Liverpool’s latest living wall is unveiled

Liverpool’s latest “living green wall” has been officially unveiled at an iconic city centre gateway.

Measuring 27 metres long and up to 2 metres high, the stunning feature stands at the entrance of Liverpool ONE’s Chavasse Park – facing the Royal Albert Dock – and boasts almost 8,000 pollinator friendly plants and 24 different species.

The freestanding installation, which will form part of the existing nature trail in the Green Flag accredited Chavasse Park, is part of an innovative project to create a series of wildlife-friendly “environmental stepping stones” across a city centre recognised for having one of the lowest percentages of greenspace in the UK.

As well as having been specifically designed to encourage insects back into the city centre and to help clean the air, the project is part of a wider programme aimed at developing the city’s resilience to climate change.

The visually striking structure, predicted to be seen by more than 10 million people over the next 12 months, will provide a natural physical barrier to traffic pollution along The Strand by re-dispersing vehicle pollutant gases and fine exhaust particles.

Every year the living wall is predicted to (approximately):
• Extract 110.5kg of carbon
• Produce 144.5kg of oxygen
• Extract 230kg of gas

The fledgling urban wildlife haven is also fitted with smart technology, has its own climate sensors and irrigation system and will absorb up to 15 decibels of sound at any one time.

The living wall also complements the redevelopment of The Strand, which is undergoing a major redesign to improve traffic flow, road safety and air quality. New trees and planting on The Strand are also helping to reduce the likelihood of future surface water flooding.

The living wall project is a partnership between Liverpool City Council, The Mersey Forest and The University of Liverpool. Funding has come from the EU Horizon 2020 project Urban GreenUP, which seeks to tackle environmental issues through innovative natural solutions, and from the Green Recovery Challenge Fund through the ‘More from Trees’ project managed by the Mersey Forest team.

Over the next two years, a team from Mersey Forest will monitor the environmental, ecological and wellbeing performance and impact of the wall and its development as a mini ecosystem.
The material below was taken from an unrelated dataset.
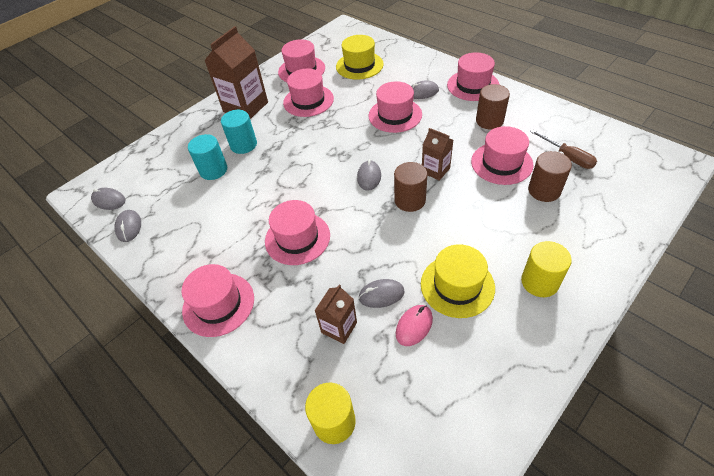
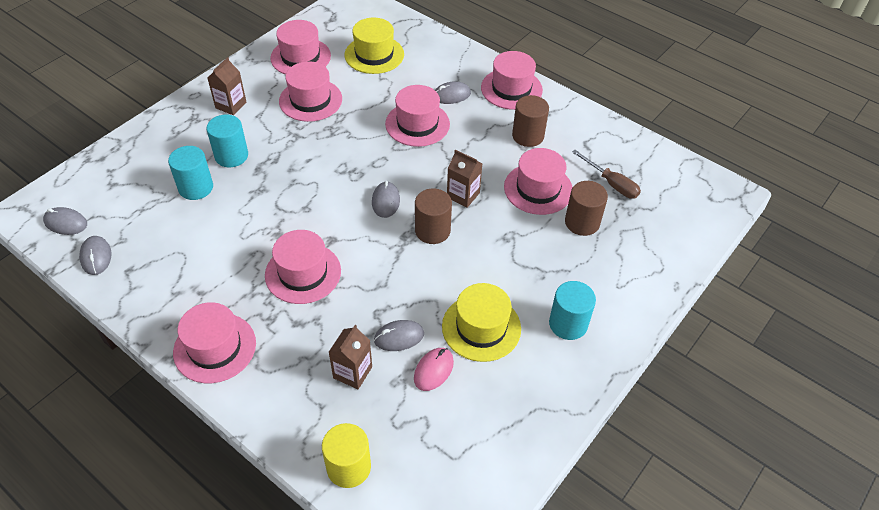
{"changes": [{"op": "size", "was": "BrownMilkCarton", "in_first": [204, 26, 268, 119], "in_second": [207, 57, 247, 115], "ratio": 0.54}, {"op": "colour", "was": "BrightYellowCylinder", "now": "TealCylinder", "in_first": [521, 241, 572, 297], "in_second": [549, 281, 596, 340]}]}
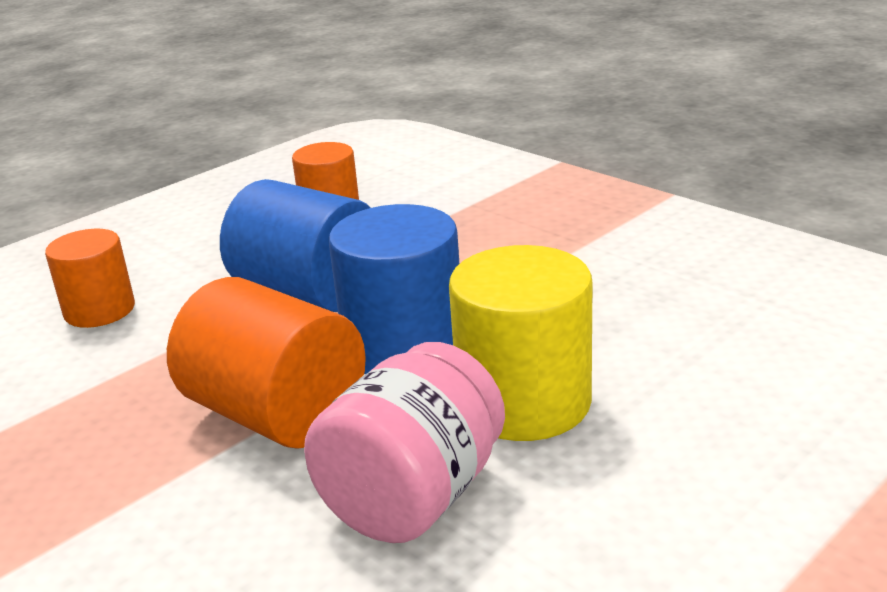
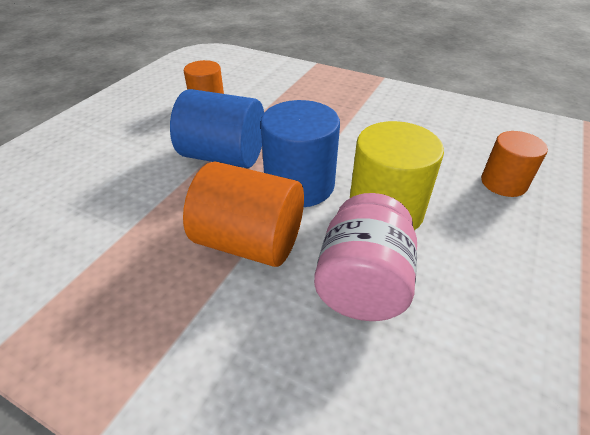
{"changes": [{"op": "relocated", "was": "OrangeColouredCylinder", "in_first": [45, 229, 135, 328], "in_second": [481, 131, 548, 197]}]}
The Liverpool ONE living green wall, which is populated with evergreen plant species such as Euonymus gaiety, Carex pendula and Carex testacea, is the third such feature to spring up in the city, with one at Parr Street Car Park and the other at St Johns Shopping Centre, which at 60m is believed to be one of the longest of its kind in the UK.

Other eco-friendly installations funded through the £3.5m URBAN GreenUP programme include spectacular planted floating islands at Sefton Park and Wapping Dock. More than 140 trees have also been planted across the city centre on key roads, such as The Strand and Lime Street.

The URBAN GreenUP programme forms part of a wider Liverpool city council climate change response to deliver on its climate change declaration in 2019 and to rebalance the city’s carbon footprint and achieve a net zero output by 2030.

This living green wall project is also part-funded by the government’s Green Recovery Challenge Fund, which forms part of the nation’s wider green economic recovery, jobs and skills package to restore nature and tackle climate change.